I'm sure there's a contingent of fans who'll find Jason Kidd's deliberate drink spilling to be an indicator of his competitive fire. Maybe there's something to that.
But the Brooklyn Nets coach has spent the season doing next to nothing on the sidelines, so his bush-league attempt to ice Jodie Meeks at the foul line comes off somewhere between desperate and childish.
You can see in the clip above that Kidd clearly says "hit me" to Tyshaun Taylor as the guard walks off the floor. Just as Kidd planned, the two collided, sending the coach's drink (Where'd he get that, by the way?) cascading onto the court.
During the stoppage required to sop up the mess, Kidd and the Nets got to make Meeks think a little longer about his foul shot and draw up a game-ending sequence. Appropriately, though, the out-of-his-depth coach didn't notice two Los Angeles Lakers eavesdropping on the huddle.
L.A. went on to win 99-94, thanks largely to a pair of huge misses by Kevin Garnett and Paul Pierce. I don't want to point out that karma might have had something to do with it, but karma might have had something to do with it.
LeBron James has seen all he needs to see.
After getting a glimpse of the utter disaster that is the Cleveland Cavaliers' franchise during a 95-84 victory, there's no way on Earth LBJ would ever consider returning to his former team when he hits free agency this summer.
It's not just that James—who had 28 points, eight rebounds and eight assists—would never want to play for overmatched head coach Mike Brown or under vindictive owner Dan Gilbert ever again either.

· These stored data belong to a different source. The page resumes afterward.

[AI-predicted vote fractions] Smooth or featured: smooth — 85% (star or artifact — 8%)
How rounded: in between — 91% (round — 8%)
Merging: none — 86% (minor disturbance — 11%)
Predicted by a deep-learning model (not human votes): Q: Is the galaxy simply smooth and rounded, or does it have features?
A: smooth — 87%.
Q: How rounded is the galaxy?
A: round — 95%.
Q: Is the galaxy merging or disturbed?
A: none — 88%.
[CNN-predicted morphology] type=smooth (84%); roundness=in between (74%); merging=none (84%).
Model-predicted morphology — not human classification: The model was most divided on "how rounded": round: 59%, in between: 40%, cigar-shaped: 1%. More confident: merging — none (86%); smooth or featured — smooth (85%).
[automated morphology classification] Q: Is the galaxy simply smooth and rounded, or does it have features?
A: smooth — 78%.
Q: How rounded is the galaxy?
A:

The biggest reason James will never go back to Cleveland is the putrid collection of talent he'd have to join.
The Cavs have missed badly on a number of high lottery picks, and those errant selections were on display Wednesday.

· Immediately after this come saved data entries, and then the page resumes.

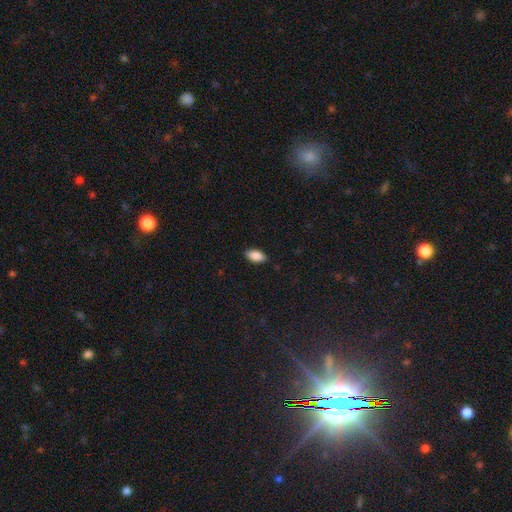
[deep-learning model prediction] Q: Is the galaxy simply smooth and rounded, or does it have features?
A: smooth — 87%.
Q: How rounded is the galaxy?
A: in between — 93%.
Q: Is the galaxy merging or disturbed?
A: none — 87%.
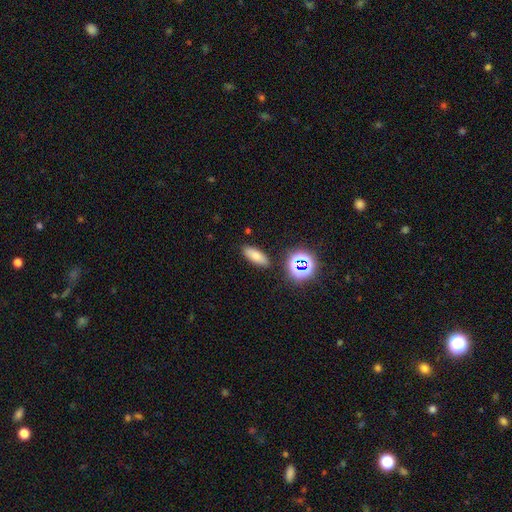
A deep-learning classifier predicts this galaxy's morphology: Smooth or featured? Predicted: smooth (p=0.73). How rounded? Predicted: in between (p=0.70). Merging? Predicted: none (p=0.86).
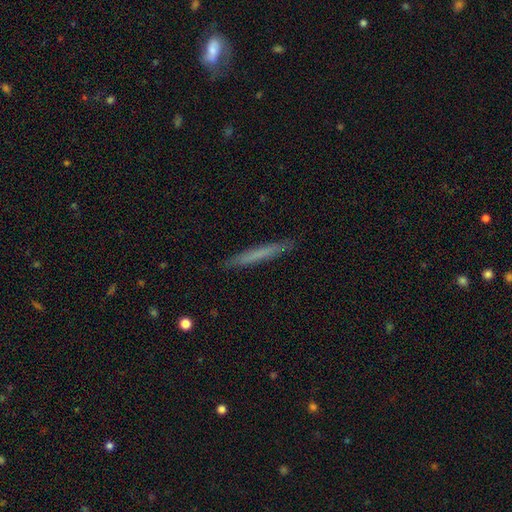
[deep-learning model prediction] smooth_or_featured: smooth (p=0.61) [alt: featured or disk p=0.33]
how_rounded: cigar-shaped (p=0.97) [alt: in between p=0.02]
merging: none (p=0.91) [alt: minor disturbance p=0.07]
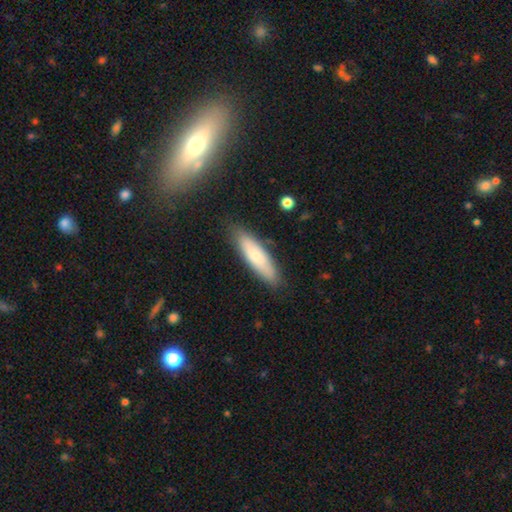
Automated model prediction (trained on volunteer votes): Smooth or featured?
  - smooth: 68% *
  - featured or disk: 25%
  - star or artifact: 6%
How rounded?
  - cigar-shaped: 63% *
  - in between: 35%
  - round: 2%
Merging?
  - none: 83% *
  - minor disturbance: 13%
  - major disturbance: 3%
  - merger: 2%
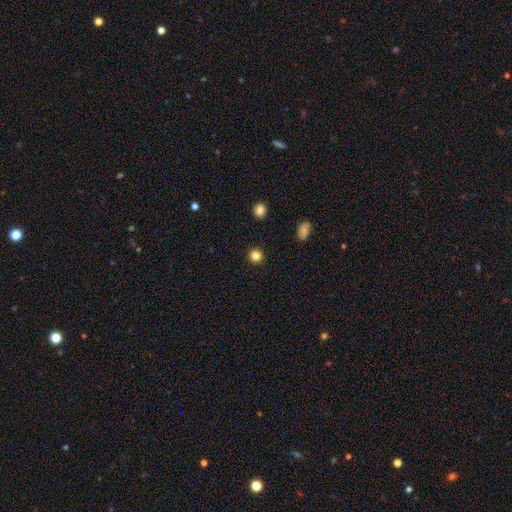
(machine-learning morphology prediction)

Tristan Thompson made just a single field goal in 23 minutes, Kyrie Irving shot 6-of-19 from the field and No. 1 overall pick Anthony Bennett couldn't even get off the bench. If you're looking for a bright spot, I guess you could cite Dion Waiters and his 24 points off the pine.
But the only reason he gave more than his typically minimal effort is because he's working hard to get himself traded away from the Cavs.

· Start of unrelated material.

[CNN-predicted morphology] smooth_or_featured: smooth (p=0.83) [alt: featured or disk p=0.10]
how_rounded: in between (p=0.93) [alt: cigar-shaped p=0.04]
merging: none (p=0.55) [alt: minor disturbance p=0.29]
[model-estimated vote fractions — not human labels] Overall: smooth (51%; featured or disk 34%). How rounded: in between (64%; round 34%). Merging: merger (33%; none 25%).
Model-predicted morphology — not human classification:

Cleveland is a complete mess, and if LeBron had any doubts about that before, he's dead certain of it now.
When Derrick Rose went down for the season, everyone knew Chicago Bulls head coach Tom Thibodeau would fall back on the "we have enough to win" mantra he trumpeted throughout the 2012-13 playoffs.
Thibs' assertion wasn't true last year, and it isn't true now. But as you'd expect, the Bulls are giving maximum effort, stretching the limited talent they have on hand and defending like their lives depend on it. That's what they've always done.
Thanks to a yeomen's effort from Luol Deng and a career-high 23 points from Taj Gibson, the Bulls pounded the life out of the Detroit Pistons. Chicago held Detroit to 15 points in the third period, then followed that effort up by relenting just 11 in the fourth.
Yep, Thibodeau's suffocating defense was in vintage form.
The Bulls are now 7-7 on the season, and as long as they continue to get gritty efforts from their hard-nosed cast of role players and plenty of stifling defense, they'll probably play better than .500 ball the rest of the way.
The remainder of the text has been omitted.